Ces voitures sont des voitures de location. Depuis un peu plus d’un an, des agences opérant en Suisse romande et non immatriculées au registre du commerce proposent de louer ces voitures haut de gamme de manière extrêmement simplifiée. Le paiement s’effectue en liquide, sans acompte, les prix sont compris entre 700 et 1’000 francs par jour, selon les modèles, avec des taux d’intérêt inférieurs aux taux du marché. Et surtout : pas de limite d’âge.

Inquiétudes parentales

Le père découvre avec étonnement qu’un de ses fils, jeune conducteur, loue régulièrement ces voitures de luxe avec ses amis. « Ça m’a choqué, j’ai été très surpris », déplore-t-il. « On dit allez vous amuser avec 560 chevaux, allez chercher tous vos potes, vous êtes quatre. Ils vont s’écraser à 180km/h. On a 4 morts. Et quand le drame frappe, on se demande comment ça se passe. » éventuels jeunes d’accéder à un tel véhicule.

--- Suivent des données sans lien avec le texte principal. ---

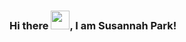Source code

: ### Hi there <img src="https://raw.githubusercontent.com/MartinHeinz/MartinHeinz/master/wave.gif" width="30px">, I am Susannah Park!

<!--
**susannahshp/susannahshp** is a ✨ _special_ ✨ repository because its `README.md` (this file) appears on your GitHub profile.

Here are some ideas to get you started:

- 🔭 I’m currently working on ...
- 🌱 I’m currently learning ...
- 👯 I’m looking to collaborate on ...
- 🤔 I’m looking for help with ...
- 💬 Ask me about ...
- 📫 How to reach me: ...
- 😄 Pronouns: ...
- ⚡ Fun fact: ...
-->
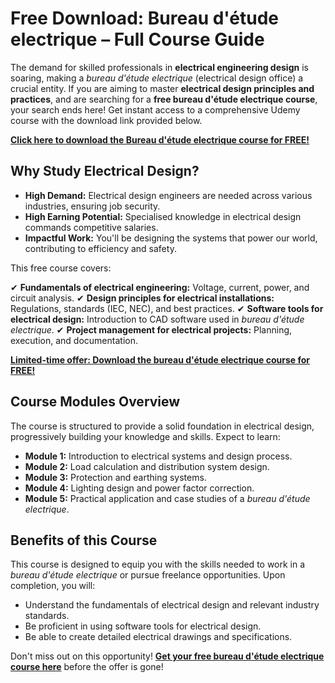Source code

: # Free Download: Bureau d'étude electrique – Full Course Guide

The demand for skilled professionals in **electrical engineering design** is soaring, making a *bureau d'étude electrique* (electrical design office) a crucial entity. If you are aiming to master **electrical design principles and practices**, and are searching for a **free bureau d'étude electrique course**, your search ends here! Get instant access to a comprehensive Udemy course with the download link provided below.

[**Click here to download the Bureau d'étude electrique course for FREE!**](https://udemywork.com/bureau-d-etude-electrique)

## Why Study Electrical Design?

*   **High Demand:** Electrical design engineers are needed across various industries, ensuring job security.
*   **High Earning Potential:** Specialised knowledge in electrical design commands competitive salaries.
*   **Impactful Work:** You'll be designing the systems that power our world, contributing to efficiency and safety.

This free course covers:

✔ **Fundamentals of electrical engineering:** Voltage, current, power, and circuit analysis.
✔ **Design principles for electrical installations:** Regulations, standards (IEC, NEC), and best practices.
✔ **Software tools for electrical design:** Introduction to CAD software used in *bureau d'étude electrique*.
✔ **Project management for electrical projects:** Planning, execution, and documentation.

[**Limited-time offer: Download the bureau d'étude electrique course for FREE!**](https://udemywork.com/bureau-d-etude-electrique)

## Course Modules Overview

The course is structured to provide a solid foundation in electrical design, progressively building your knowledge and skills. Expect to learn:

*   **Module 1:** Introduction to electrical systems and design process.
*   **Module 2:** Load calculation and distribution system design.
*   **Module 3:** Protection and earthing systems.
*   **Module 4:** Lighting design and power factor correction.
*   **Module 5:** Practical application and case studies of a *bureau d'étude electrique*.

## Benefits of this Course

This course is designed to equip you with the skills needed to work in a *bureau d'étude electrique* or pursue freelance opportunities. Upon completion, you will:

*   Understand the fundamentals of electrical design and relevant industry standards.
*   Be proficient in using software tools for electrical design.
*   Be able to create detailed electrical drawings and specifications.

Don't miss out on this opportunity! **[Get your free bureau d'étude electrique course here](https://udemywork.com/bureau-d-etude-electrique)** before the offer is gone!
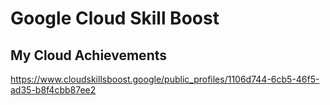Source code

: # Google Cloud Skill Boost
## My Cloud Achievements

https://www.cloudskillsboost.google/public_profiles/1106d744-6cb5-46f5-ad35-b8f4cbb87ee2
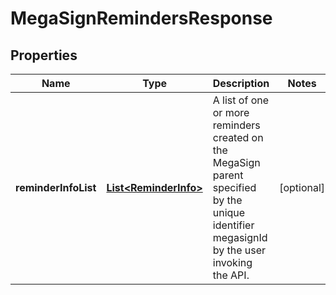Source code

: 
# MegaSignRemindersResponse

## Properties
Name | Type | Description | Notes
------------ | ------------- | ------------- | -------------
**reminderInfoList** | [**List&lt;ReminderInfo&gt;**](ReminderInfo.md) | A list of one or more reminders created on the MegaSign parent specified by the unique identifier megasignId by the user invoking the API. |  [optional]



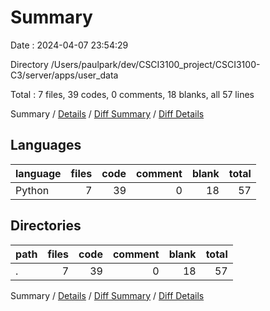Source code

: # Summary

Date : 2024-04-07 23:54:29

Directory /Users/paulpark/dev/CSCI3100_project/CSCI3100-C3/server/apps/user_data

Total : 7 files,  39 codes, 0 comments, 18 blanks, all 57 lines

Summary / [Details](details.md) / [Diff Summary](diff.md) / [Diff Details](diff-details.md)

## Languages
| language | files | code | comment | blank | total |
| :--- | ---: | ---: | ---: | ---: | ---: |
| Python | 7 | 39 | 0 | 18 | 57 |

## Directories
| path | files | code | comment | blank | total |
| :--- | ---: | ---: | ---: | ---: | ---: |
| . | 7 | 39 | 0 | 18 | 57 |

Summary / [Details](details.md) / [Diff Summary](diff.md) / [Diff Details](diff-details.md)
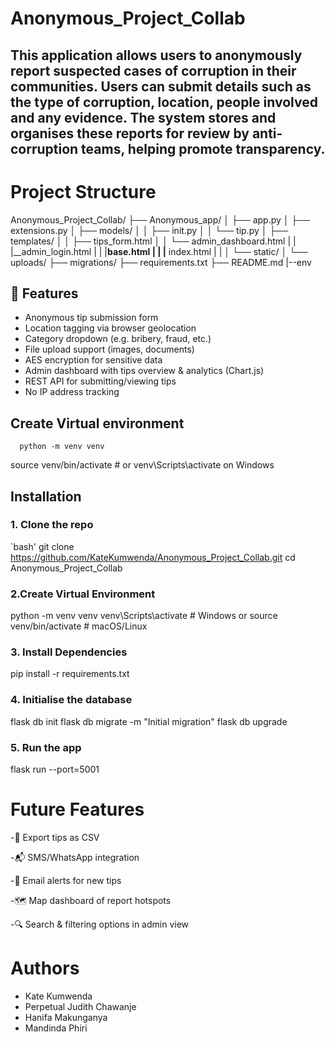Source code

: # Anonymous_Project_Collab
This application allows users to anonymously report suspected cases of corruption in their communities. Users can submit details such as the type of corruption, location, people involved and any evidence. The system stores and organises these reports for review by anti-corruption teams, helping promote transparency.
---
# Project Structure
Anonymous_Project_Collab/
├── Anonymous_app/
│ ├── app.py
│ ├── extensions.py
│ ├── models/
│ │ ├── init.py
│ │ └── tip.py
│ ├── templates/
│ │ ├── tips_form.html
│ │ └── admin_dashboard.html
| | |__admin_login.html
| | |__base.html
| | |__ index.html
| | 
│ └── static/
│ └── uploads/
├── migrations/
├── requirements.txt
├── README.md
|--env

## 🚀 Features

-  Anonymous tip submission form
-  Location tagging via browser geolocation
-  Category dropdown (e.g. bribery, fraud, etc.)
-  File upload support (images, documents)
-  AES encryption for sensitive data
- Admin dashboard with tips overview & analytics (Chart.js)
-  REST API for submitting/viewing tips
-  No IP address tracking
## Create Virtual environment
      python -m venv venv
source venv/bin/activate  # or venv\Scripts\activate on Windows
## Installation
### 1. Clone the repo
`bash'
  git clone https://github.com/KateKumwenda/Anonymous_Project_Collab.git
  cd Anonymous_Project_Collab
### 2.Create Virtual Environment
python -m venv venv
venv\Scripts\activate  # Windows
or
source venv/bin/activate  # macOS/Linux
### 3. Install Dependencies
pip install -r requirements.txt
### 4. Initialise the database
flask db init
flask db migrate -m "Initial migration"
flask db upgrade
### 5. Run the app
flask run --port=5001
# Future Features
-🧾 Export tips as CSV

-📬 SMS/WhatsApp integration

-🔔 Email alerts for new tips

-🗺️ Map dashboard of report hotspots

-🔍 Search & filtering options in admin view

# Authors
- Kate Kumwenda
- Perpetual Judith Chawanje
- Hanifa Makunganya
- Mandinda Phiri




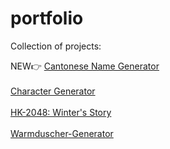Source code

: # portfolio
Collection of projects:

NEW👉 <a href="https://amicia.github.io/portfolio/cantogen/">Cantonese Name Generator</a>
<br><br>
<a href="https://amicia.github.io/portfolio/character-generator/">Character Generator</a>
<br><br>
<a href="https://amicia.github.io/portfolio/HK-2048/intro.html">HK-2048: Winter's Story</a>
<br><br>
<a href="https://amicia.github.io/portfolio/warmduscher/">Warmduscher-Generator</a>

<!--<a href="https://amicia.github.io/portfolio/web-animations/">Web Animations</a>-->
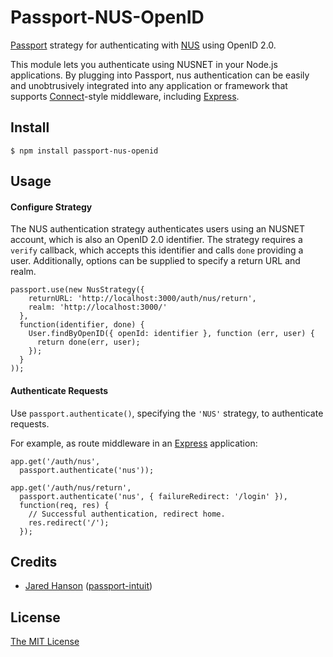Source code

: # Passport-NUS-OpenID

[Passport](http://passportjs.org/) strategy for authenticating with [NUS](http://www.nus.edu.sg/)
using OpenID 2.0.

This module lets you authenticate using NUSNET in your Node.js applications.
By plugging into Passport, nus authentication can be easily and
unobtrusively integrated into any application or framework that supports
[Connect](http://www.senchalabs.org/connect/)-style middleware, including
[Express](http://expressjs.com/).

## Install

    $ npm install passport-nus-openid

## Usage

#### Configure Strategy

The NUS authentication strategy authenticates users using an NUSNET account,
which is also an OpenID 2.0 identifier.  The strategy requires a `verify`
callback, which accepts this identifier and calls `done` providing a user.
Additionally, options can be supplied to specify a return URL and realm.

    passport.use(new NusStrategy({
        returnURL: 'http://localhost:3000/auth/nus/return',
        realm: 'http://localhost:3000/'
      },
      function(identifier, done) {
        User.findByOpenID({ openId: identifier }, function (err, user) {
          return done(err, user);
        });
      }
    ));

#### Authenticate Requests

Use `passport.authenticate()`, specifying the `'NUS'` strategy, to
authenticate requests.

For example, as route middleware in an [Express](http://expressjs.com/)
application:

    app.get('/auth/nus',
      passport.authenticate('nus'));

    app.get('/auth/nus/return', 
      passport.authenticate('nus', { failureRedirect: '/login' }),
      function(req, res) {
        // Successful authentication, redirect home.
        res.redirect('/');
      });
      
## Credits

  - [Jared Hanson](http://github.com/jaredhanson) ([passport-intuit](https://github.com/jaredhanson/passport-intuit))

## License

[The MIT License](http://opensource.org/licenses/MIT)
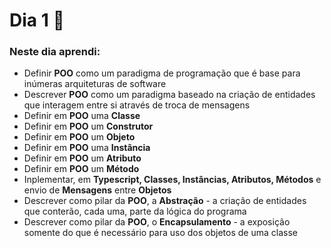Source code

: # Dia 1 📆

### Neste dia aprendi:

* Definir **POO** como um paradigma de programação que é base para inúmeras arquiteturas de software
* Descrever **POO** como um paradigma baseado na criação de entidades que interagem entre si através de troca de mensagens
* Definir em **POO** uma **Classe**
* Definir em **POO** um **Construtor**
* Definir em **POO** um **Objeto**
* Definir em **POO** uma **Instância**
* Definir em **POO** um **Atributo**
* Definir em **POO** um **Método**
* Inplementar, em **Typescript, Classes, Instâncias, Atributos, Métodos** e envio de **Mensagens** entre **Objetos**
* Descrever como pilar da **POO**, a **Abstração** - a criação de entidades que  conterão, cada uma, parte da lógica do programa
* Descrever como pilar da **POO**, o **Encapsulamento** - a exposição somente do que é necessário para uso dos objetos de uma classe




 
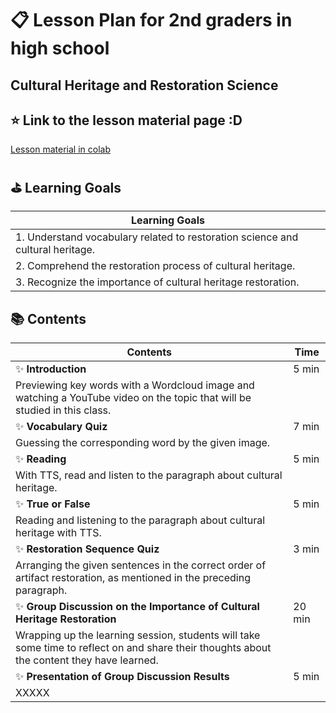 
# :clipboard: Lesson Plan for 2nd graders in high school

## Cultural Heritage and Restoration Science

## :star: Link to the lesson material page :D
[Lesson material in colab](https://colab.research.google.com/github/gnyr324/DL23_Project_G3/blob/main/P_N.ipynb )


## :golf: Learning Goals
| Learning Goals                                                      |
|---------------------------------------------------------------------------|
| 1. Understand vocabulary related to restoration science and cultural heritage. |
| 2. Comprehend the restoration process of cultural heritage.   |
| 3. Recognize the importance of cultural heritage restoration.                |


## :books: Contents
| Contents                                                                |  Time  |
|-------------------------------------------------------------------------|------|
| :sparkles: **Introduction**                                                        | 5 min |
| Previewing key words with a Wordcloud image and watching a YouTube video on the topic that will be studied in this class.| |
| :sparkles: **Vocabulary Quiz**                                                     | 7 min |
| Guessing the corresponding word by the given image. | |
| :sparkles: **Reading**                                                             | 5 min |
| With TTS, read and listen to the paragraph about cultural heritage. | |
| :sparkles: **True or False**                                                       | 5 min |
| Reading and listening to the paragraph about cultural heritage with TTS. | |
| :sparkles: **Restoration Sequence Quiz**                                           | 3 min |
| Arranging the given sentences in the correct order of artifact restoration, as mentioned in the preceding paragraph. | |
| :sparkles: **Group Discussion on the Importance of Cultural Heritage Restoration** | 20 min |
| Wrapping up the learning session, students will take some time to reflect on and share their thoughts about the content they have learned. | |
| :sparkles: **Presentation of Group Discussion Results**                            | 5 min |
| XXXXX | |
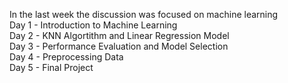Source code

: In the last week the discussion was focused on machine learning                                                                                                                         
Day 1 - Introduction to Machine Learning                                                                                                                                                
Day 2 - KNN Algortithm and Linear Regression Model                                                                                                                                      
Day 3 - Performance Evaluation and Model Selection                                                                                                                                      
Day 4 - Preprocessing Data                                                                                                                                                              
Day 5 - Final Project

La RTS a contacté ces agences de location pour leur présenter le souci de ce père de famille. Personne n’a voulu répondre aux questions.

Légalement, rien n’empêche de louer ces puissantes voitures à de jeunes conducteurs à condition qu’ils aient 18 ans et qu’ils possèdent un permis de conduire valide. Cependant, la plupart des agences de location installées exigent un âge minimum ou un certain nombre d’années de permis. Si l’entreprise est légale sur le papier, elle pose des problèmes de sécurité routière.

Insécurité routière

Sur le terrain, le sergent-chef Philippe Guiauchain de la police cantonale genevoise contrôle régulièrement ces chauffeurs inexpérimentés au volant de voitures de location, notamment lors de réunions de mise au point.

Il cite l’exemple d’un jeune conducteur qui a perdu le contrôle de son véhicule et a percuté un autre véhicule. « Ce sont des véhicules qui sont puissants et qu’il faut maîtriser avant de pouvoir les utiliser à leur plein potentiel. On ne peut pas les confier à des conducteurs sans expérience. Le problème, c’est qu’ils se comportent mal sur la route. Sur route, fortes accélérations, excès de vitesse énormes . off. hésiter », se lamente-t-il.

Questions d’assurance

Un autre problème, selon Philippe Guiauchain, est la question de l’assurance : « Ces véhicules sont souvent loués. Le leasing n’a pas vocation à être loué ou sous-loué. Car la société qui finance le véhicule finance la personne. Donc ces contrats de sous-location ne sont pas déclarés à la société de financement », explique-t-il.

« Et vous avez un autre problème : les assurances qui couvrent le véhicule sont liées au preneur d’assurance. Je pense que si l’assurance savait que le véhicule passait de main en main, ce serait également un problème. » un agent de police.

Au niveau politique, une proposition a été présentée au parlement à Berne pour limiter le nombre de chevaux en fonction de l’âge.